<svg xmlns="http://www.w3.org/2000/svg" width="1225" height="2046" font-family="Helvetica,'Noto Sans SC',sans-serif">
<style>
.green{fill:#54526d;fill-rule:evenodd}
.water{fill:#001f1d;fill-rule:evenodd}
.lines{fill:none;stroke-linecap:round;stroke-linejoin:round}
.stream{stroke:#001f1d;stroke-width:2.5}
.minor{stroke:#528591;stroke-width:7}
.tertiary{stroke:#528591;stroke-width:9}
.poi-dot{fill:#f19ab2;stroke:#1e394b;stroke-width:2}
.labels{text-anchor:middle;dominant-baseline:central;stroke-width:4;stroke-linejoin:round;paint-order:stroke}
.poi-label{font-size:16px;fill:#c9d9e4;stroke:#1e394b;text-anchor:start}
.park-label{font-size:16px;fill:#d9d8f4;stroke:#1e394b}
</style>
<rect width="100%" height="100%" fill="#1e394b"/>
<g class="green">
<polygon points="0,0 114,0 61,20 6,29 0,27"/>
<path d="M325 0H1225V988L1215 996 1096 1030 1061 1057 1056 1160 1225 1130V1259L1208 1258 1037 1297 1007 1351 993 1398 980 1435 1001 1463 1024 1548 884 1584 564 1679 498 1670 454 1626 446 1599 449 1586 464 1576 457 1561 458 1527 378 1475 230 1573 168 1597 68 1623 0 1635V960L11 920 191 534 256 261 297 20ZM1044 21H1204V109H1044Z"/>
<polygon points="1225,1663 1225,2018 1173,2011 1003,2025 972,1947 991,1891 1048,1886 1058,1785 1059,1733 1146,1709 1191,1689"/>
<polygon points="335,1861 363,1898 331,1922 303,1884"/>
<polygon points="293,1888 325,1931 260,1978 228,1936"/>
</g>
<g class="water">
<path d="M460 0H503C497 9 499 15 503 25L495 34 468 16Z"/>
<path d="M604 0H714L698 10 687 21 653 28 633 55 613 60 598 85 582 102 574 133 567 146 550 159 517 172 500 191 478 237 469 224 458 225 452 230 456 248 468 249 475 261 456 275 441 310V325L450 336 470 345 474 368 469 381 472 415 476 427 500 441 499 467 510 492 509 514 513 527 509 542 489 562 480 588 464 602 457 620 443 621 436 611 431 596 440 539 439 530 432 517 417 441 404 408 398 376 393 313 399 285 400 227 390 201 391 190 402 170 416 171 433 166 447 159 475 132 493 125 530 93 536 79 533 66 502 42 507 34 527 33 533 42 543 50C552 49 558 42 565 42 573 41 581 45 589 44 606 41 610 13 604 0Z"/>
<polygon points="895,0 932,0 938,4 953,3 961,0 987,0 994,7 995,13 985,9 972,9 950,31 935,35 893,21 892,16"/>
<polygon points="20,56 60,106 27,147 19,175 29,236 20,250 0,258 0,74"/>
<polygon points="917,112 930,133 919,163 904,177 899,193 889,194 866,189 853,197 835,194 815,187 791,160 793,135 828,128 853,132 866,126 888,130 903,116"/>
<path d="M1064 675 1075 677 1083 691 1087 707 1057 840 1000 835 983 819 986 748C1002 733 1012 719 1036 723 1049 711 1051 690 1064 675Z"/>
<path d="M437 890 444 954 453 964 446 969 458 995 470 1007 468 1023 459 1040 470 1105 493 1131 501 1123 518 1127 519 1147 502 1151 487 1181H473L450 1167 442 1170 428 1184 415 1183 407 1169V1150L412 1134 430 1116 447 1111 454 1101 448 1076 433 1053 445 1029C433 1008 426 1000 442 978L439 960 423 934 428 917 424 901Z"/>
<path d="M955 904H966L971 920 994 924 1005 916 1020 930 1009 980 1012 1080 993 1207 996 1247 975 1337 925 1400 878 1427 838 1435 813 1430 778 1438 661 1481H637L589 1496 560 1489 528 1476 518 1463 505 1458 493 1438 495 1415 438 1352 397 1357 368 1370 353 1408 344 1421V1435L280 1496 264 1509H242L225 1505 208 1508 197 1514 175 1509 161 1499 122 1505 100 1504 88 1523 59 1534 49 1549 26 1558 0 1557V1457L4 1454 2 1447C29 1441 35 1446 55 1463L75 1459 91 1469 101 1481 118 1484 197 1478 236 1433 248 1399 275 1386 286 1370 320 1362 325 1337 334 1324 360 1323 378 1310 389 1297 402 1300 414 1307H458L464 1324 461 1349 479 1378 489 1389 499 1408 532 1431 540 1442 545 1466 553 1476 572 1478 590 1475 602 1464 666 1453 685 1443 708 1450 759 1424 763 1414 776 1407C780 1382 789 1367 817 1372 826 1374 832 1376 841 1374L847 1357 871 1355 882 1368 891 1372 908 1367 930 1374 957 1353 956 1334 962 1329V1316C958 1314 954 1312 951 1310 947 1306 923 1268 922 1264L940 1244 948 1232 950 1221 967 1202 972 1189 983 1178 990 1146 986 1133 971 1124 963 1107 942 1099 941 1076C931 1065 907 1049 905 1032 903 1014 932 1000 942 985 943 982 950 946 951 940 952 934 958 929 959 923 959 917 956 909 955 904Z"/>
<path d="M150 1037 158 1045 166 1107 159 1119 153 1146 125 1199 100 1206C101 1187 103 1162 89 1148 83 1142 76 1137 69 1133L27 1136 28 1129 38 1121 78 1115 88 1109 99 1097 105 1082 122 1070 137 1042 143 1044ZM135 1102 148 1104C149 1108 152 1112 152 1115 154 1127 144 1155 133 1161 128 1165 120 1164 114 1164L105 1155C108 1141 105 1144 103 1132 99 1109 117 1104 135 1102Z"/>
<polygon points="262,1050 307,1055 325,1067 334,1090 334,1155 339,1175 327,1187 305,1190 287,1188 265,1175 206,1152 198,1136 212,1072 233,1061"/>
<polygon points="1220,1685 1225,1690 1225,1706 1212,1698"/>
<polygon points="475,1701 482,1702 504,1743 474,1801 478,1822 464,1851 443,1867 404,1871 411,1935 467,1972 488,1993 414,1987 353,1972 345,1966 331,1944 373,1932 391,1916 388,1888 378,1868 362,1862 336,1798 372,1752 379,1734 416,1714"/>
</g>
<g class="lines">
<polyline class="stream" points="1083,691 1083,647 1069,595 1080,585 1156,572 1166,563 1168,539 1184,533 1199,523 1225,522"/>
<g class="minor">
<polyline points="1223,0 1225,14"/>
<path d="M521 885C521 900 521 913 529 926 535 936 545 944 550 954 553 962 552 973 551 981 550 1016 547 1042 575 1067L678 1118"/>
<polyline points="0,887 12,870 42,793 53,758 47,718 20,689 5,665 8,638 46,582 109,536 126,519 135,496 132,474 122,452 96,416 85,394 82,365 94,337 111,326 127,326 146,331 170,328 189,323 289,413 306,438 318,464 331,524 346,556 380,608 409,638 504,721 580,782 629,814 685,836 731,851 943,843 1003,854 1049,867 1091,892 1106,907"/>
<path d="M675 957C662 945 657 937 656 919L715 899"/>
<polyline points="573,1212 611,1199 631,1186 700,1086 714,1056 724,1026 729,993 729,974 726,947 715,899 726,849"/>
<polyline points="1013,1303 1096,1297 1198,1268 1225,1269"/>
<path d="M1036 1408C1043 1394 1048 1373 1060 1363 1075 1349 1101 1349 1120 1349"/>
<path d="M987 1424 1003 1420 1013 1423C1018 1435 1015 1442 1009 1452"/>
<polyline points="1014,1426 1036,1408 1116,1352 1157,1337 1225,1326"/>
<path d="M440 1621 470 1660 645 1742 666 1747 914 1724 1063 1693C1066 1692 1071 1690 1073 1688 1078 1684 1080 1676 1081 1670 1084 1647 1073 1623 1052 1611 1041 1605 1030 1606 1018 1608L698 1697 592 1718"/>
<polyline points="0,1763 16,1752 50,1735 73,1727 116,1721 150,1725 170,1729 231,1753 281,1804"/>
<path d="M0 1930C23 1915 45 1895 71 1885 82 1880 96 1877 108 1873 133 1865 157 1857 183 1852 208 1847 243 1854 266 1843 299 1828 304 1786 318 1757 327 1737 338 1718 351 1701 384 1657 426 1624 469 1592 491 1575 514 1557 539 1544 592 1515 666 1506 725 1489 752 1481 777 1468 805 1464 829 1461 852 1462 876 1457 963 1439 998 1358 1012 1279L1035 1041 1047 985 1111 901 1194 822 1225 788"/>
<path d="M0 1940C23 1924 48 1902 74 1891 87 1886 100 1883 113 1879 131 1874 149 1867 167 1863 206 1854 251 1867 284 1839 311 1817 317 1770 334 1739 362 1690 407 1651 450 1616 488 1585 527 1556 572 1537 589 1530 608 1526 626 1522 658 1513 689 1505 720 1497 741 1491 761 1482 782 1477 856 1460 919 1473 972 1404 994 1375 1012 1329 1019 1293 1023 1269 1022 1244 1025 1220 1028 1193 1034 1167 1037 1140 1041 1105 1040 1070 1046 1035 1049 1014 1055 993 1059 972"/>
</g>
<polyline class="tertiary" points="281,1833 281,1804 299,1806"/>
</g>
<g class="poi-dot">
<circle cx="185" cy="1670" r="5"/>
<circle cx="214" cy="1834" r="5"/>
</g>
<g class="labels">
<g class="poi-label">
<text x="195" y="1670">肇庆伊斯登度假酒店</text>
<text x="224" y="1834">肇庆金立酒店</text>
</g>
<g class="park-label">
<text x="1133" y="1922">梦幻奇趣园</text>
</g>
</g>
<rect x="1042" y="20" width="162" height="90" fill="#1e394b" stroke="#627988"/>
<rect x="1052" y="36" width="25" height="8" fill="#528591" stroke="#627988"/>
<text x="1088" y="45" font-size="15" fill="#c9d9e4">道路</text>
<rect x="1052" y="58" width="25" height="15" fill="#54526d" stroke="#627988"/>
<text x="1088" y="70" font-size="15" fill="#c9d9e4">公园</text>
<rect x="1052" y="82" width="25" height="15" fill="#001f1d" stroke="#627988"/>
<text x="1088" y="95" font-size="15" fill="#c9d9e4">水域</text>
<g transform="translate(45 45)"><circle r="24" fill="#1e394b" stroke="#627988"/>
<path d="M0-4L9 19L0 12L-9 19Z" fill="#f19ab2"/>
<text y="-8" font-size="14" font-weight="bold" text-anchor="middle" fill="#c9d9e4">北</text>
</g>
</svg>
####
Task details ▸
Every line in the material above that has the word "round" should be copied.

Result of the task ▸
.lines{fill:none;stroke-linecap:round;stroke-linejoin:round}
.labels{text-anchor:middle;dominant-baseline:central;stroke-width:4;stroke-linejoin:round;paint-order:stroke}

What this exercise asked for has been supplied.